● Given information

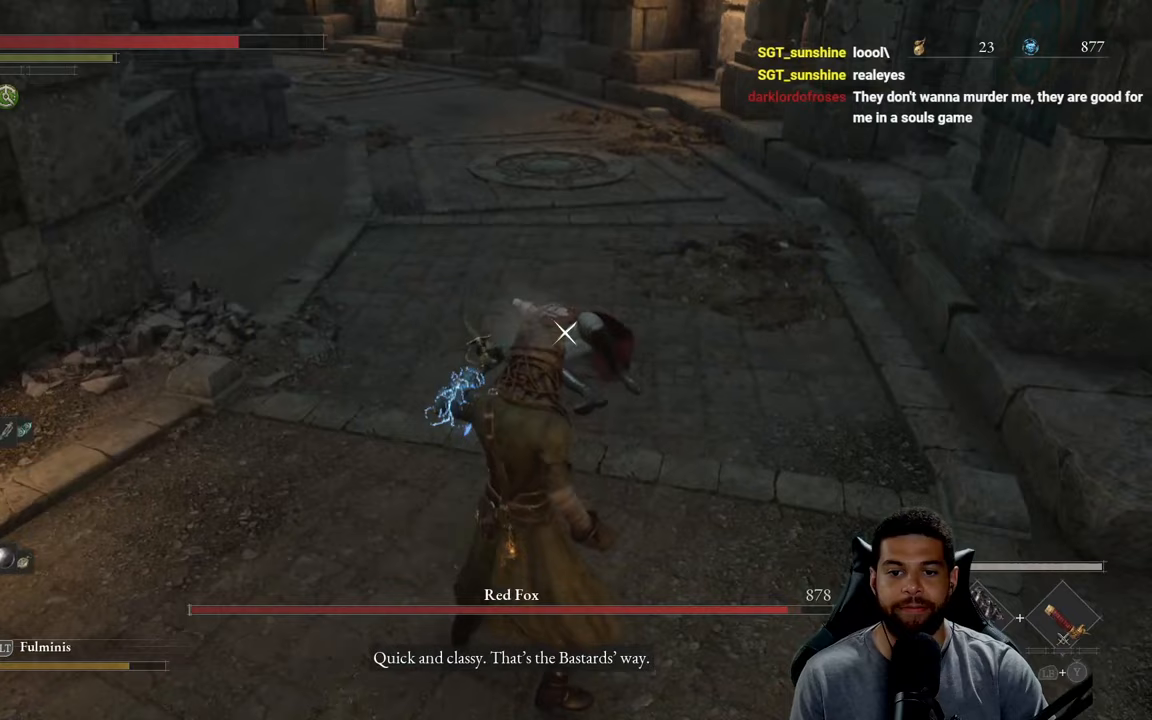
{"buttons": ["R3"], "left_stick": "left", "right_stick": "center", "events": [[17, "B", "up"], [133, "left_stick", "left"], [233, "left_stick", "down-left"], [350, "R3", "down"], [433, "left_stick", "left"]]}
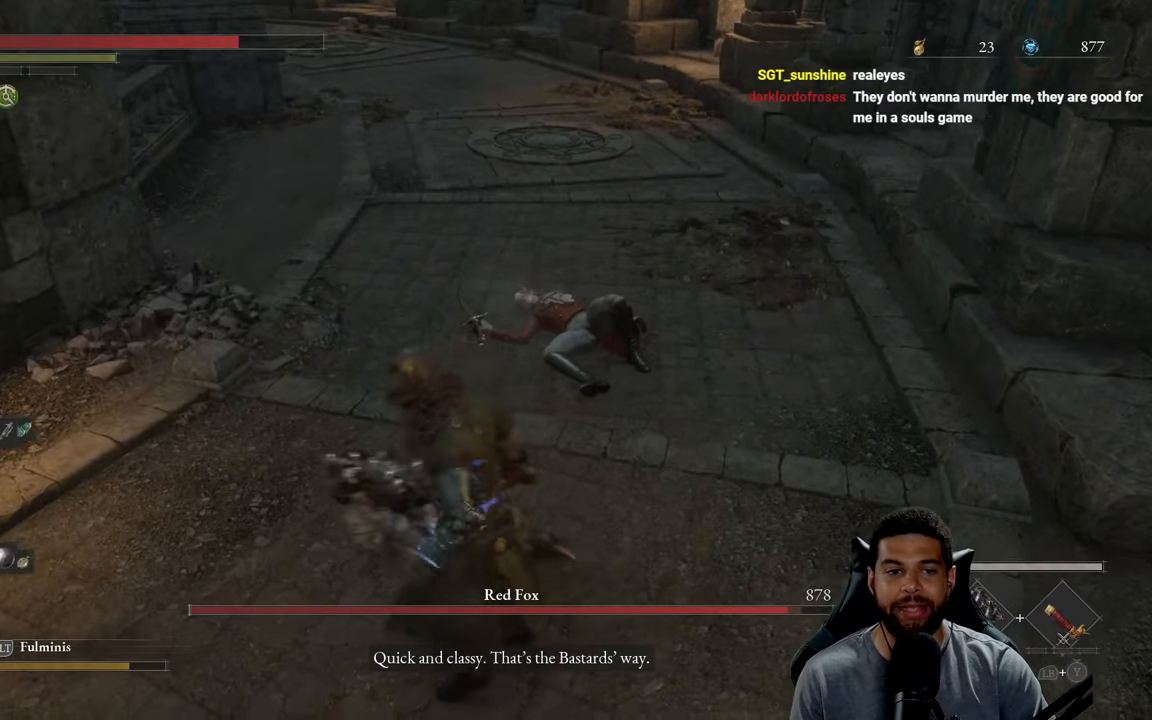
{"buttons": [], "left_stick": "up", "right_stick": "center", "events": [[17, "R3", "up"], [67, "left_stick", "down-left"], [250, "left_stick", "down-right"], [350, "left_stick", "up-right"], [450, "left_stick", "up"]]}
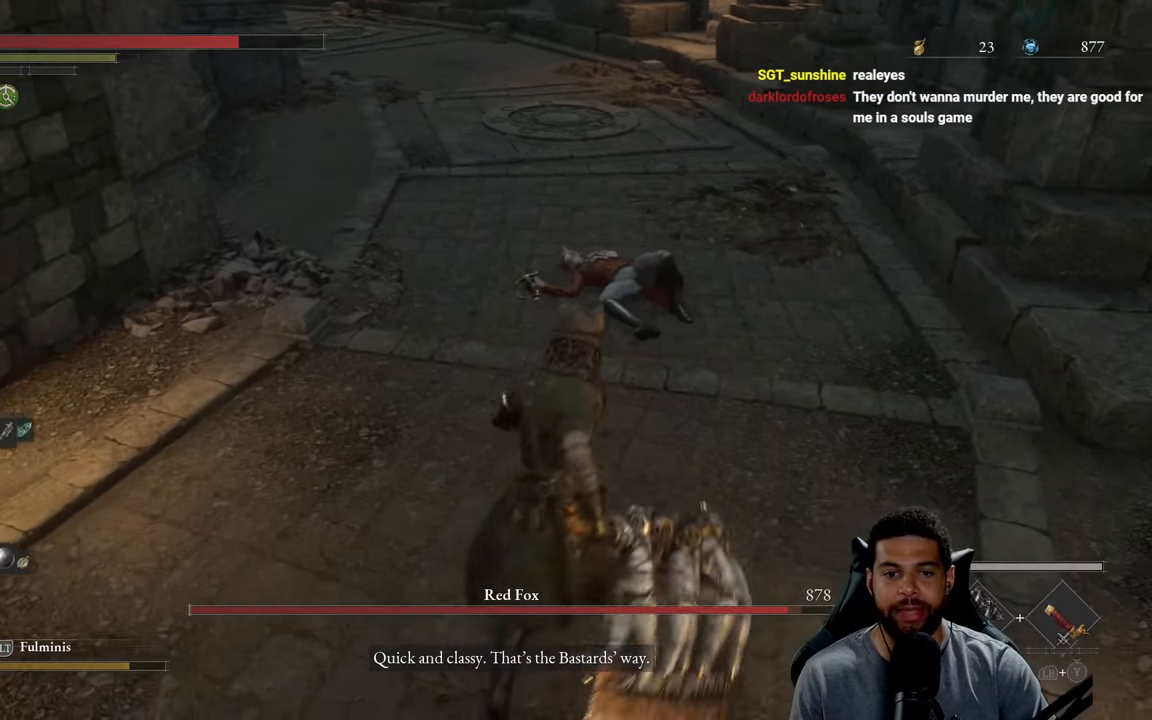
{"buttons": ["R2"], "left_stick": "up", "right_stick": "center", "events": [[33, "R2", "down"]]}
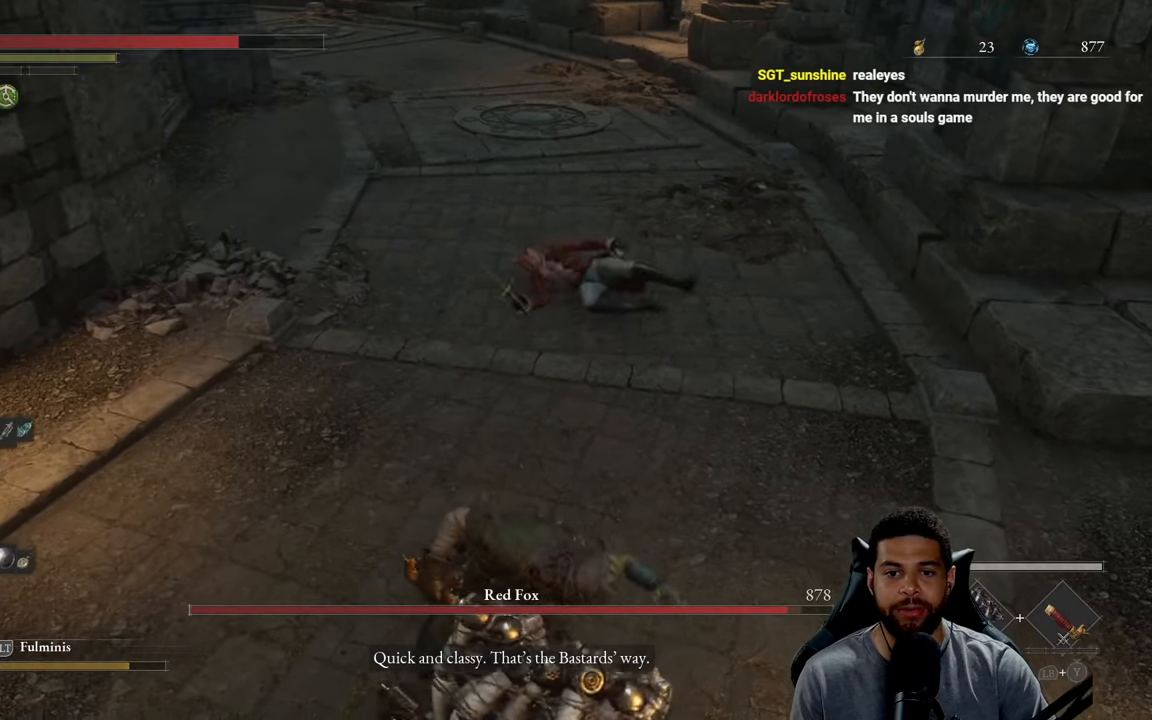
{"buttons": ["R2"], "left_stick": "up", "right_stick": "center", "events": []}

● What needs to be done
Where a line above includes "down", copy that line.

● Result for this task
{"buttons": ["R3"], "left_stick": "left", "right_stick": "center", "events": [[17, "B", "up"], [133, "left_stick", "left"], [233, "left_stick", "down-left"], [350, "R3", "down"], [433, "left_stick", "left"]]}
{"buttons": [], "left_stick": "up", "right_stick": "center", "events": [[17, "R3", "up"], [67, "left_stick", "down-left"], [250, "left_stick", "down-right"], [350, "left_stick", "up-right"], [450, "left_stick", "up"]]}
{"buttons": ["R2"], "left_stick": "up", "right_stick": "center", "events": [[33, "R2", "down"]]}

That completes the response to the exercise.